─── DOCUMENT SECTION ───
One of the great features of wheeling is that it enables a person to get well acquainted with his own environment. The Spectator knew very little about upper New York before his wheeling days began, and nothing of New Jersey and Long Island except what he saw from an occasional car window. Now the suburbs of New York are becoming as familiar as Madison Square. There is as much delight in discovering a new macadamized road as Hendrik Hudson found when he first sailed up the river which bears his name. To be sure, other people may have known that macadamized road intimately for many years; but red Indians had been paddling over the Hudson River for centuries before Hendrik was born, and doubtless visiting cave-dwellers were familiar with its waters æons before the days of the red Indian. Discovery is a personal matter: when you discover a thing, it begins to exist. The Spectator has never had an ambition to be "the first white man" to do anything. Let other white men go on ahead and cut their way through the forest, and still other white men follow them and construct comfortable hostelries-then the Spectator is ready to appear on the scene.
─── EXCERPTED RECORDS ───
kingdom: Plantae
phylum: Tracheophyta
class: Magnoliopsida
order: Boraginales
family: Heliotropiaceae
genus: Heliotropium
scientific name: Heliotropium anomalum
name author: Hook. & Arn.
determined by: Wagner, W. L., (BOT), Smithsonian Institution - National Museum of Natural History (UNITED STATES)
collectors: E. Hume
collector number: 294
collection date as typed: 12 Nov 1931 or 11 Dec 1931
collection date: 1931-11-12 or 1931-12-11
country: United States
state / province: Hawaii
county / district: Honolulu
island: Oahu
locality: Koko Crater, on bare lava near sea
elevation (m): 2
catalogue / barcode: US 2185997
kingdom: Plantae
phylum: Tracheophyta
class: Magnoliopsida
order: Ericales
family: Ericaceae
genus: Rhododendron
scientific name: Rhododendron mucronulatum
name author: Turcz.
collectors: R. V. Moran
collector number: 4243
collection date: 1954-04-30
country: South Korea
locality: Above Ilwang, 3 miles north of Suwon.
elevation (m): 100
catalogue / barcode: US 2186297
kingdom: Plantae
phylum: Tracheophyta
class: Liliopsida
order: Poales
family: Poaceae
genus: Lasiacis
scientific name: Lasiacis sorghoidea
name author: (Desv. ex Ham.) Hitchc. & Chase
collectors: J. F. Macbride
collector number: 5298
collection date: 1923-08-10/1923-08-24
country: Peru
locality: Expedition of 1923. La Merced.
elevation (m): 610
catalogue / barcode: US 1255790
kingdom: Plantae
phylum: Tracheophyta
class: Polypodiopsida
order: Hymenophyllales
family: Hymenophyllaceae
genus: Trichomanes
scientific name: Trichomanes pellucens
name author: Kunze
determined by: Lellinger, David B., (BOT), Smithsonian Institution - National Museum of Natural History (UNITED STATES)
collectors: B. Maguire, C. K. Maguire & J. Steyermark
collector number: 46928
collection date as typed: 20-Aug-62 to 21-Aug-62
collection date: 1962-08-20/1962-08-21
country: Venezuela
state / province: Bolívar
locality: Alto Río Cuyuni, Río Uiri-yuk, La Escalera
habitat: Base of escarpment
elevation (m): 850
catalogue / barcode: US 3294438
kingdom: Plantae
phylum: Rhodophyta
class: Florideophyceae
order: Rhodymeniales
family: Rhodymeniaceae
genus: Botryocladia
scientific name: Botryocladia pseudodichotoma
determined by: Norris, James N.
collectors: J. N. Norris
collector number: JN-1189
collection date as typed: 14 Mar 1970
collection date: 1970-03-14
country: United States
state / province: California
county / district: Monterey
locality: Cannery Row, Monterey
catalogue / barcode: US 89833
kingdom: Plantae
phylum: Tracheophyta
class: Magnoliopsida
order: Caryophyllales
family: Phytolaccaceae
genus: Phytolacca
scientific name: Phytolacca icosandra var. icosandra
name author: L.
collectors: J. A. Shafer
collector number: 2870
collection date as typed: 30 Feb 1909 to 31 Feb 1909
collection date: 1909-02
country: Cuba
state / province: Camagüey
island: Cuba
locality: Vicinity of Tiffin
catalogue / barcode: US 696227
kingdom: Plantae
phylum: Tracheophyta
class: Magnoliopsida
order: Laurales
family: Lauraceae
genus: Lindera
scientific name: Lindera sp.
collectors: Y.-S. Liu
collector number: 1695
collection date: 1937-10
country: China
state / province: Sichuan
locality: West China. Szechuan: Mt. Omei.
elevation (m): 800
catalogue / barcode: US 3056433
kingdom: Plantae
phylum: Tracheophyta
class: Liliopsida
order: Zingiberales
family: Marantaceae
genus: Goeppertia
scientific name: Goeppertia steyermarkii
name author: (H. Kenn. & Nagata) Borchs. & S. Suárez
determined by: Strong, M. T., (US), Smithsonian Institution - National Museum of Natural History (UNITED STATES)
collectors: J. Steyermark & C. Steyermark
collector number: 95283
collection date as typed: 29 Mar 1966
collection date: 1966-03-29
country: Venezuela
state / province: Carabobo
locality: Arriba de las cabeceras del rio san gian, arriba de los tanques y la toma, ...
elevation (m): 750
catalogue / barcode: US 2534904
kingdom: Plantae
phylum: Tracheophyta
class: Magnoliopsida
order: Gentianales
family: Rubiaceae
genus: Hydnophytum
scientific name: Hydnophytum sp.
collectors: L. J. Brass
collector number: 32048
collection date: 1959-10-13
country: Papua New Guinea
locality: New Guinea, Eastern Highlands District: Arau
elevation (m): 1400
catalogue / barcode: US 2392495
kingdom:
───
◆ TASK BRIEF:
According to the passage about wheeling, how much did the Spectator know of New Jersey and Long Island before taking up wheeling? The records come from a different source than the text.

◆ EXERCISE RESPONSE:
Nothing, except what could be seen from an occasional car window.